Tulane undergraduate students win Health Policy Case Competition

Photo of undergraduate students Layla Babahaji, Melanie Carbery, and Alexandra Jaouiche.
Layla Babahaji (BSPH ’21), public health and economics undergraduate Melanie Carbery, and Alexandra Jaouiche (BSPH ’21) made up the winning team for the annual Health Policy Case Competition hosted by the Department of Health Policy and Management. Photo courtesy of Layla Babahaji. 

A team of three Tulane undergraduate students took the top spot in an annual case competition presented by the Department Health Policy and Management at the Tulane School of Public Health and Tropical Medicine. A total of 37 teams from 15 universities competed.

Teams proposed detailed, actionable policies to address the rallying cry “Defund the Police.” The call for submissions sought ideas that would reallocate some city resources rather than entirely abolishing a police department.

Layla Babahaji, Alexandra Jaouiche, and Melanie Carbery made up the winning team. Babahaji and Jaouiche are both combined degree public health students at Tulane and will be full time in the international health and sustainable development master’s program this fall.
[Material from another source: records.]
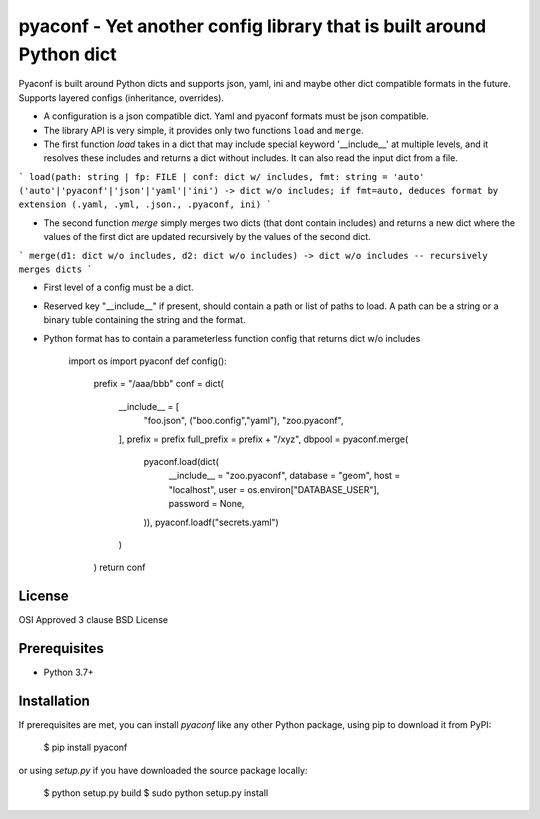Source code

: pyaconf - Yet another config library that is built around Python dict
=====================================================================

Pyaconf is built around Python dicts and supports json, yaml, ini and maybe other dict
compatible formats in the future. Supports layered configs (inheritance, overrides). 

* A configuration is a json compatible dict. Yaml and pyaconf formats must be json compatible.
* The library API is very simple, it provides only two functions ``load`` and ``merge``.
* The first function `load` takes in a dict that may include special keyword '__include__' at multiple levels, and it resolves these includes and returns a dict without includes. It can also read the input dict from a file.

```
load(path: string | fp: FILE | conf: dict w/ includes, fmt: string = 'auto' ('auto'|'pyaconf'|'json'|'yaml'|'ini') -> dict w/o includes; if fmt=auto, deduces format by extension (.yaml, .yml, .json., .pyaconf, ini)
```

* The second function `merge` simply merges two dicts (that dont contain includes) and returns a new dict where the values of the first dict are updated recursively by the values of the second dict.

```
merge(d1: dict w/o includes, d2: dict w/o includes) -> dict w/o includes -- recursively merges dicts 
```

* First level of a config must be a dict.
* Reserved key "__include__" if present, should contain a path or list of paths to load. A path can be a string or a binary tuble containing the string and the format.
* Python format has to contain a parameterless function config that returns dict w/o includes

    import os
    import pyaconf
    def config():
       prefix = "/aaa/bbb"
       conf = dict(
          __include__ = [
             "foo.json",
             ("boo.config","yaml"),
             "zoo.pyaconf",
          ],
          prefix = prefix
          full_prefix = prefix + "/xyz",
          dbpool = pyaconf.merge(
             pyaconf.load(dict(
                __include__ = "zoo.pyaconf",
                database = "geom",
                host = "localhost",
                user = os.environ["DATABASE_USER"],
                password = None,
             )),
             pyaconf.loadf("secrets.yaml")
          )
       )
       return conf

License
-------

OSI Approved 3 clause BSD License

Prerequisites
-------------

* Python 3.7+

Installation
------------

If prerequisites are met, you can install `pyaconf` like any other Python package, using pip to download it from PyPI:

    $ pip install pyaconf

or using `setup.py` if you have downloaded the source package locally:

    $ python setup.py build
    $ sudo python setup.py install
Carbery, a public health and economics major, will finish her degree later this year. 

The Tulane team’s solution would incorporate crisis intervention counselors (CICs) into the New Orleans Police Department. It was based on a successful program in Eugene, Oregon, called Crisis Assistance Helping Out On The Streets, or CAHOOTS, that began in 1989.

“People in a mental health crisis tend to have extremely negative outcomes with police interactions,” said Jaouiche. CICs are already trained to defuse such crises, she says, especially those where weapons and violence are involved. 

While police officers often do get mental health crisis training, it may be only eight hours versus the two to four years of education counselors receive, along with an additional two hundred hours for a specialized CIC certificate. 

“Crisis intervention counselors are people that exist and have extensive training [so] it would be a lot easier to do it the other way around,” said Jaouiche. Police departments could hire CICs then give them a shorter version of typical officer training, which would result in an overall cost savings. 

It would be a new type of police officer, said Dr. Charles Stoecker, associate professor and director of the competition. “I think what the judges reacted to really positively was that it was a way to get maybe a different kind of applicant for the police force.”

The competition was judged by Keith Lampkin, former chief of staff and policy advisor to then-New Orleans City Councilmember Jason Williams; Katherine Mattes, senior professor of practice, director of the Tulane Law School Criminal Justice Clinic, and co-director of the Women’s Prison Project; Jerome Morgan, co-founder of the Free-Dem Foundations; Antoine Saacks, former NOPD assistant chief of police; and Syrita Steib, founder and executive director of Operation Restoration

The top three teams also included participants from Johns Hopkins University and the University of Illinois at Chicago. Jaouiche and Babahaji believe their idea stood out because it extremely feasible and implementable. There are no immediate plans to put their ideas into practice in New Orleans

All of the 37 teams participated in a day-long workshop before submitting their proposals. The workshop outlined the steps involved in good policy: identifying the problem, developing potential solutions, gathering evidence, and then judging ideas against established criteria. 

“None of them had really encountered policy analysis in that kind of more formal way that we teach in the [master’s] program,” said Stoecker. The competition was a good opportunity for undergraduate students to “try on” health policy as a potential career they might wish to pursue at the master’s level. 

Plans are underway for the next competition, but a new prompt has not yet been revealed.